In any Conflict Situations you may respond in one of these five ways defined by Kenneth W. Thomas and Ralph Kilmann: competitive, collaborative, compromising, avoiding, accommodating.
In such situation, we can describe a person’s behaviour along two basic dimensions: (1) assertiveness, the extent to which the individual attempts to satisfy his own concerns, and (2) cooperativeness, the extent to which the individual attempts to satisfy the other person’s concerns.
These five Conflict Styles are:
- COMPETITIVE: The shark (Might makes right). Competing is assertiveness and uncooperative- -an individual pursues his own concerns at the other person’s expense. This is power-oriented mode, in which ones uses whatever power seems appropriate to win one’s own position- -“standing up for your rights, defending a position when you believe is correct, or simply trying to win.
disadvantage: relationships damage
- ACCOMMODATING: The Teddy bear (kill your enemies with kindness). Accommodating is a unassertive and cooperative—the opposite of competing. When accommodating, an individual neglects his own concerns to satisfy the concerns of the other person, there is an element of self-sacrifice in this obeying another person’s order when one would prefer not to, or yielding to another’s point of view.
disadvantage: long term resentments
- AVOIDING. The Turtle (Leave well enough alone). Avoiding is unassertive and uncooperative—the individual does not immediately pursue his own concerns or those of the other person. He does not address the conflict. Avoiding might take the form of diplomatically sidestepping an issue, postponing an issue until a better time or simply withdrawing from a threatening situation.
disadvantage: long term resentments
- COLLABORATIVE. The owl (Two heads are better than one). Collaborating is both assertive and cooperative—the opposite of avoiding. Collaborating involves an attempt to work with the other person to find so me solution which fully satisfies the concerns of both persons. It means digging into an issue to identify the underlying concerns of the two individuals and to find an alternative which meets both sets of concerns. Collaborating between two persons might take the form of exploring a disagreement to learn from each other’s insights, concluding to resolve some condition which would otherwise have them competing for resources, or confronting and trying to find a creative solution to an interpersonal problem.

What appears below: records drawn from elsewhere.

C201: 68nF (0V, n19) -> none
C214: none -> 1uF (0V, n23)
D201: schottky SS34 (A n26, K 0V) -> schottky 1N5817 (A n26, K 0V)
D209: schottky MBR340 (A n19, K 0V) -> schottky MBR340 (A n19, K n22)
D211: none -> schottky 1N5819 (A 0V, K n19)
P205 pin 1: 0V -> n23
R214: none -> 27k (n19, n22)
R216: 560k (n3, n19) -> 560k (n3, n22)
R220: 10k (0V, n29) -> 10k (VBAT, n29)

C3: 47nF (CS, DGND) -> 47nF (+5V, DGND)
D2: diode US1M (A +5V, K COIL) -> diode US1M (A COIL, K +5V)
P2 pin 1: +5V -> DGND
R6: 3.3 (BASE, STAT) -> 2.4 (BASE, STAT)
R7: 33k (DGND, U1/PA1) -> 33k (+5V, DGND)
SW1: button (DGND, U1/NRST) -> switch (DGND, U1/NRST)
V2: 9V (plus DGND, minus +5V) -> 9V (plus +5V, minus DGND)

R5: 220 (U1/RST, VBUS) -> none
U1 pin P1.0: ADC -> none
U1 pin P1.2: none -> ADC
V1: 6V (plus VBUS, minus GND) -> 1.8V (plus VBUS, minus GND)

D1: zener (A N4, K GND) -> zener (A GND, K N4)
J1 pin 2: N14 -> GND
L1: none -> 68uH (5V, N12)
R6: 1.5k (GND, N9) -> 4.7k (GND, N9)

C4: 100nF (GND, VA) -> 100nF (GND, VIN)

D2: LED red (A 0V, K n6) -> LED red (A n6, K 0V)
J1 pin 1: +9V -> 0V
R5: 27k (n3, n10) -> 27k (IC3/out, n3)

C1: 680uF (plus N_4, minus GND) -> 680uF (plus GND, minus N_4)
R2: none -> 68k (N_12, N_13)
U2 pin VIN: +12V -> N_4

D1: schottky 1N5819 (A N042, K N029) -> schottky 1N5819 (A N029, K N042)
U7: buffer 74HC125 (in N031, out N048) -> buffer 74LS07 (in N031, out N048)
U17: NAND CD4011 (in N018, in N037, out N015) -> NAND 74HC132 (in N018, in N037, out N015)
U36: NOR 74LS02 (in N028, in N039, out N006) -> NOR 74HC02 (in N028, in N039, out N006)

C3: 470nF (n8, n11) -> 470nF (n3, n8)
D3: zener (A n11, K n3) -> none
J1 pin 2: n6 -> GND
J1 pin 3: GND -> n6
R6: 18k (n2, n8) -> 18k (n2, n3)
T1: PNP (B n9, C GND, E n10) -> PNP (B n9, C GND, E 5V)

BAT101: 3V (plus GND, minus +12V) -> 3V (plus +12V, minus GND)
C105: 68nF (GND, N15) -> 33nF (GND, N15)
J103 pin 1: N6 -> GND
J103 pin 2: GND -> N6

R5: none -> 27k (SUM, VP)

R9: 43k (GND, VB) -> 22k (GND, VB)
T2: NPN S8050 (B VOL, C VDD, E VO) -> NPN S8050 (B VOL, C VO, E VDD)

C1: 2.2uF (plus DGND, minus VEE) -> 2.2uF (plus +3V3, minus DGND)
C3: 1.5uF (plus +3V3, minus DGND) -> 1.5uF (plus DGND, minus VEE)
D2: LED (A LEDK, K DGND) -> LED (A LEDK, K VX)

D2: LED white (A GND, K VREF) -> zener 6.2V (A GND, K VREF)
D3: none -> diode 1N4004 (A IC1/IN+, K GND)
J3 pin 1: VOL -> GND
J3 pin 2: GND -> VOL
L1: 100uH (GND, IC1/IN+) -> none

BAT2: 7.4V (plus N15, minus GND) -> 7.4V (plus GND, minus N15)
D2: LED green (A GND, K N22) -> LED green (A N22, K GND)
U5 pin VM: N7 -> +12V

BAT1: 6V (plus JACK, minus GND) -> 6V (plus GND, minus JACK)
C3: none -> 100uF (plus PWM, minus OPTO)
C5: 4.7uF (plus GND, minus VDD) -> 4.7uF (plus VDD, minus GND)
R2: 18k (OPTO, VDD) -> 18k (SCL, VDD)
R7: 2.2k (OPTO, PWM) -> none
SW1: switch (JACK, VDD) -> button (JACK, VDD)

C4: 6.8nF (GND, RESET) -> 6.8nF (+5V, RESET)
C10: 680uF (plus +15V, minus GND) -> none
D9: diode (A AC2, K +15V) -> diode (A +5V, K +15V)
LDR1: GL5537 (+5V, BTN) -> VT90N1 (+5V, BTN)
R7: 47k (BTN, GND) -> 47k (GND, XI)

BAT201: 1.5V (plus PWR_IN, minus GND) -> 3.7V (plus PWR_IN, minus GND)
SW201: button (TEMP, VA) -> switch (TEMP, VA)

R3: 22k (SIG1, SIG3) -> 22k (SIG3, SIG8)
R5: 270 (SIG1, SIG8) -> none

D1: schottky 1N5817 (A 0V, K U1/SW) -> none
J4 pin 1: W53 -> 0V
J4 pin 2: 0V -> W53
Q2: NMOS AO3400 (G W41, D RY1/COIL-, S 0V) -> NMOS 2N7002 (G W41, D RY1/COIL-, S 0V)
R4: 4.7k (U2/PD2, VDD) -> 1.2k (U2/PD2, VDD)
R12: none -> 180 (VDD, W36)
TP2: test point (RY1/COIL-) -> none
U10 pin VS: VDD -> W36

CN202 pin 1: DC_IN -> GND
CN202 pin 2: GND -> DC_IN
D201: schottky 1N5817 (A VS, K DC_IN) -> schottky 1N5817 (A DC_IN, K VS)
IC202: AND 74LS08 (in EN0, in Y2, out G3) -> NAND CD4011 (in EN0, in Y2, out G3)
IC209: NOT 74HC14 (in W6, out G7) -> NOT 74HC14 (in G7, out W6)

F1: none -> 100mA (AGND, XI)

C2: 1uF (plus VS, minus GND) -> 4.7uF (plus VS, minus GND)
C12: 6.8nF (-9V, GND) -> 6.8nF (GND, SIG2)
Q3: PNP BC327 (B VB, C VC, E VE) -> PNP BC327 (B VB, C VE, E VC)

disadvantage: time and difficulty. Possible need an outside facilitator.
- COMPROMISING. The fox (Split the difference). Compromising is intermediate in both assertiveness and cooperativeness. The objective is to find some expedient, mutually acceptable solution which partially satisfies both parties. It falls on a middle ground between competing and accommodating. Compromising gives up more than competing but less than accommodating. Likewise, it addresses an issue more directly than avoiding, but doesn’t explore it in as much depth as collaborating. Compromising might mean splitting the difference, exchanging concessions or seeking a quick middle-ground position.